◆ **Problem to solve**:
Your response should be the complete set of records, reproduced exactly.

◆ **Input material**:
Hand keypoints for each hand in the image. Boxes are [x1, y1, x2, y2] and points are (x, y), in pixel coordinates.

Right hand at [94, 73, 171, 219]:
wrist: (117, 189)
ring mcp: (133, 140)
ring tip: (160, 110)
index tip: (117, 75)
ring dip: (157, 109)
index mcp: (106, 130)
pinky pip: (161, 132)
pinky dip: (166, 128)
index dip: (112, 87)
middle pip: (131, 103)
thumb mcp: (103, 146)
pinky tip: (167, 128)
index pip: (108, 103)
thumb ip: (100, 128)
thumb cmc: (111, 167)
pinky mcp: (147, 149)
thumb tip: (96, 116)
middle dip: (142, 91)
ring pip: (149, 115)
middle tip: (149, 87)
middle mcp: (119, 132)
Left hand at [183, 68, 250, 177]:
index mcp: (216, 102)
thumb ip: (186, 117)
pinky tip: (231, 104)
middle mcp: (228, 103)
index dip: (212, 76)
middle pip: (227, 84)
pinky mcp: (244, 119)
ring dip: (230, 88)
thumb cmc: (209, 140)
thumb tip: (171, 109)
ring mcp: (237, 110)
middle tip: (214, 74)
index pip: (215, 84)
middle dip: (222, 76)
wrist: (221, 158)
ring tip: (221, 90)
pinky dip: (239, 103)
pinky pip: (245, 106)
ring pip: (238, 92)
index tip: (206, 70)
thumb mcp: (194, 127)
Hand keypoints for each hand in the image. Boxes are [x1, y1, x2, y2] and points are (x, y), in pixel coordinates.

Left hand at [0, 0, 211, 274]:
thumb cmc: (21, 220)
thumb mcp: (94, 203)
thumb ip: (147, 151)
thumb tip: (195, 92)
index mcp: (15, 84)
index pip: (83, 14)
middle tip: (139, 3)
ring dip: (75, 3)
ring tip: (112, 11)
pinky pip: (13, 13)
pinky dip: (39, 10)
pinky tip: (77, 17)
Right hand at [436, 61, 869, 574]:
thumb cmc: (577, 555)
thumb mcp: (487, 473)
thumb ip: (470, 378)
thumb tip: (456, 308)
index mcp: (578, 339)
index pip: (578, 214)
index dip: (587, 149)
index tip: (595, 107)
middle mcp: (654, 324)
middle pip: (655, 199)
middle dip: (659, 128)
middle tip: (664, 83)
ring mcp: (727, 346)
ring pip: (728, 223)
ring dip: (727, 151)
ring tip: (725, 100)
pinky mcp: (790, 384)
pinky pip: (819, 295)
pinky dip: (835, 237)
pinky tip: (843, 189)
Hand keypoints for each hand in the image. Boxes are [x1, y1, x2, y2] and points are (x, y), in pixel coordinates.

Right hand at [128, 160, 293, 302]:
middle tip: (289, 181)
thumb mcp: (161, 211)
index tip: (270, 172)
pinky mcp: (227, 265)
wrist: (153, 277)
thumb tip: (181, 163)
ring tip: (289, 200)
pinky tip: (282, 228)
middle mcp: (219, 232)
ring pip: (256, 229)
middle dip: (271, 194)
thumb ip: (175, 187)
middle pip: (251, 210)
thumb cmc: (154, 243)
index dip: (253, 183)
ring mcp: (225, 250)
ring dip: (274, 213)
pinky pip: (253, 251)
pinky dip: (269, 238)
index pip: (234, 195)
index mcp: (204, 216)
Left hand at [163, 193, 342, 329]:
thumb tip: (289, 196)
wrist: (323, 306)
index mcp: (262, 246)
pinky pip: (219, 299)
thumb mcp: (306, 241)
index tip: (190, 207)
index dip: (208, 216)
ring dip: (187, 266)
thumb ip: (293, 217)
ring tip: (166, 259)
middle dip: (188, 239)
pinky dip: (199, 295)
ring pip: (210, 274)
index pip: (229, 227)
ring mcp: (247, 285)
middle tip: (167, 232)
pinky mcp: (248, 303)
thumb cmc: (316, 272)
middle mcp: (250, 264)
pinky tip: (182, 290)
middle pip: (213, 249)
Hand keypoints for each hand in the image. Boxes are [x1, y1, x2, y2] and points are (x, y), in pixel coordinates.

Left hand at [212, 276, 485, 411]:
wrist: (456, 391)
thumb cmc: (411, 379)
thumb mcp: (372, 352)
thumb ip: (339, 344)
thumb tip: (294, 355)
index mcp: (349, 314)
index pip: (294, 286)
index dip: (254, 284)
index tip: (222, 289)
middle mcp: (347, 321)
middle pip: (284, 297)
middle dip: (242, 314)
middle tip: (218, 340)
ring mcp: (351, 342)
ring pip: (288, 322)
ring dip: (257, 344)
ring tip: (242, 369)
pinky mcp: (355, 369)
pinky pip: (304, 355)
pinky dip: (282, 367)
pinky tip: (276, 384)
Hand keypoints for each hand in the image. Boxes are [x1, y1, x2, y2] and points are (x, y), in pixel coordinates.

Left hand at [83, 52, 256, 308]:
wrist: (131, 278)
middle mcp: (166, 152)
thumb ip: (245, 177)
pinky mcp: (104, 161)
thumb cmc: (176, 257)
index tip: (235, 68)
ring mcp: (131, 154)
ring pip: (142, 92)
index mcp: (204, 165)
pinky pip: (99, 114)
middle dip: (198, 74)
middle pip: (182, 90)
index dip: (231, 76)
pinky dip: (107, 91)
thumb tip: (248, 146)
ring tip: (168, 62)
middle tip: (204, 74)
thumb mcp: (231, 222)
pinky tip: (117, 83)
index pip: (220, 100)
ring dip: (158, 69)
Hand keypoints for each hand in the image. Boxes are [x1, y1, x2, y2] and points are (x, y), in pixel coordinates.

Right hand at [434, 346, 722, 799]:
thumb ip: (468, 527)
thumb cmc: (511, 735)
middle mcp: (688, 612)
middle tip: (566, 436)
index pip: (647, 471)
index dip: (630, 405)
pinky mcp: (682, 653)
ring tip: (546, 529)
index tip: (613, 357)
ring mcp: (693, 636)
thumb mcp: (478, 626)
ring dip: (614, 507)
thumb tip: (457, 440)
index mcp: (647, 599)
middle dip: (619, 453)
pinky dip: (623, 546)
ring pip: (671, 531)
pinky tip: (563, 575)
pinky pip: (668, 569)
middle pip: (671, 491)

◆ **Solved problem**:
Hand keypoints for each hand in the image. Boxes are [x1, y1, x2, y2] and points are (x, y), in pixel coordinates.

Right hand at [94, 73, 171, 219]:
wrist: (117, 189)
ring mcp: (133, 140)
ring tip: (160, 110)
index tip: (117, 75)
ring dip: (157, 109)
index mcp: (106, 130)
pinky pip: (161, 132)
pinky dip: (166, 128)
index dip: (112, 87)
middle pip: (131, 103)
thumb mcp: (103, 146)
pinky tip: (167, 128)
index pip: (108, 103)
thumb ip: (100, 128)
thumb cmc: (111, 167)
pinky mcp: (147, 149)
thumb tip: (96, 116)
middle dip: (142, 91)
ring pip: (149, 115)
middle tip: (149, 87)
middle mcp: (119, 132)
Left hand at [183, 68, 250, 177]:
index mcp: (216, 102)
thumb ip: (186, 117)
pinky tip: (231, 104)
middle mcp: (228, 103)
index dip: (212, 76)
middle pip: (227, 84)
pinky mcp: (244, 119)
ring dip: (230, 88)
thumb cmc: (209, 140)
thumb tip: (171, 109)
ring mcp: (237, 110)
middle tip: (214, 74)
index pip: (215, 84)
middle dip: (222, 76)
wrist: (221, 158)
ring tip: (221, 90)
pinky dip: (239, 103)
pinky pip: (245, 106)
ring pip: (238, 92)
index tip: (206, 70)
thumb mcp: (194, 127)
Hand keypoints for each hand in the image. Boxes are [x1, y1, x2, y2] and points are (x, y), in pixel coordinates.

Left hand at [0, 0, 211, 274]:
thumb cmc: (21, 220)
thumb mcp: (94, 203)
thumb ip: (147, 151)
thumb tip: (195, 92)
index mcp: (15, 84)
index pip: (83, 14)
middle tip: (139, 3)
ring dip: (75, 3)
ring tip: (112, 11)
pinky pip: (13, 13)
pinky dip: (39, 10)
pinky tip: (77, 17)
Right hand at [436, 61, 869, 574]:
thumb cmc: (577, 555)
thumb mcp: (487, 473)
thumb ip: (470, 378)
thumb tip: (456, 308)
index mcp: (578, 339)
index pip: (578, 214)
index dip: (587, 149)
index tip: (595, 107)
middle mcp: (654, 324)
middle pip: (655, 199)
middle dip: (659, 128)
middle tip: (664, 83)
ring mcp: (727, 346)
ring pip: (728, 223)
ring dip: (727, 151)
ring tip: (725, 100)
pinky mcp: (790, 384)
pinky pip: (819, 295)
pinky dip: (835, 237)
pinky tip: (843, 189)
Hand keypoints for each hand in the image. Boxes are [x1, y1, x2, y2] and points are (x, y), in pixel coordinates.

Right hand at [128, 160, 293, 302]:
middle tip: (289, 181)
thumb mcp: (161, 211)
index tip: (270, 172)
pinky mcp: (227, 265)
wrist: (153, 277)
thumb tip: (181, 163)
ring tip: (289, 200)
pinky tip: (282, 228)
middle mcp: (219, 232)
ring pip: (256, 229)
middle dip: (271, 194)
thumb ip: (175, 187)
middle pip: (251, 210)
thumb cmc: (154, 243)
index dip: (253, 183)
ring mcp: (225, 250)
ring dip: (274, 213)
pinky pip: (253, 251)
pinky dip: (269, 238)
index pip: (234, 195)
index mcp: (204, 216)
Left hand at [163, 193, 342, 329]:
thumb tip: (289, 196)
wrist: (323, 306)
index mcp: (262, 246)
pinky pip: (219, 299)
thumb mcp: (306, 241)
index tip: (190, 207)
index dip: (208, 216)
ring dip: (187, 266)
thumb ip: (293, 217)
ring tip: (166, 259)
middle dip: (188, 239)
pinky dip: (199, 295)
ring pip: (210, 274)
index pip: (229, 227)
ring mcp: (247, 285)
middle tip: (167, 232)
pinky mcp: (248, 303)
thumb cmc: (316, 272)
middle mcp: (250, 264)
pinky tip: (182, 290)
middle pip: (213, 249)
Hand keypoints for each hand in the image. Boxes are [x1, y1, x2, y2] and points are (x, y), in pixel coordinates.

Left hand at [212, 276, 485, 411]:
wrist: (456, 391)
thumb cmc: (411, 379)
thumb mcp: (372, 352)
thumb ip: (339, 344)
thumb tip: (294, 355)
index mcp: (349, 314)
index pip: (294, 286)
index dip: (254, 284)
index tip: (222, 289)
middle mcp: (347, 321)
middle pip: (284, 297)
middle dip: (242, 314)
middle tip: (218, 340)
ring mcp: (351, 342)
ring pip: (288, 322)
ring dip: (257, 344)
ring tip: (242, 369)
pinky mcp: (355, 369)
pinky pip: (304, 355)
pinky dip: (282, 367)
pinky tip: (276, 384)
Hand keypoints for each hand in the image. Boxes are [x1, y1, x2, y2] and points are (x, y), in pixel coordinates.

Left hand at [83, 52, 256, 308]:
wrist: (131, 278)
middle mcp: (166, 152)
thumb ip: (245, 177)
pinky mcp: (104, 161)
thumb cmc: (176, 257)
index tip: (235, 68)
ring mcp: (131, 154)
ring pip: (142, 92)
index mcp: (204, 165)
pinky pip: (99, 114)
middle dip: (198, 74)
middle pip: (182, 90)
index dip: (231, 76)
pinky dip: (107, 91)
thumb tip: (248, 146)
ring tip: (168, 62)
middle tip: (204, 74)
thumb mcp: (231, 222)
pinky tip: (117, 83)
index pip: (220, 100)
ring dip: (158, 69)
Hand keypoints for each hand in the image. Boxes are [x1, y1, x2, y2] and points are (x, y), in pixel coordinates.

Right hand at [434, 346, 722, 799]:
thumb ip: (468, 527)
thumb cmc: (511, 735)
middle mcp: (688, 612)
middle tip: (566, 436)
index pip: (647, 471)
index dip: (630, 405)
pinky mcp: (682, 653)
ring tip: (546, 529)
index tip: (613, 357)
ring mcp: (693, 636)
thumb mcp: (478, 626)
ring dip: (614, 507)
thumb tip: (457, 440)
index mcp: (647, 599)
middle dip: (619, 453)
pinky dip: (623, 546)
ring pip: (671, 531)
pinky tip: (563, 575)
pinky pip: (668, 569)
middle pip: (671, 491)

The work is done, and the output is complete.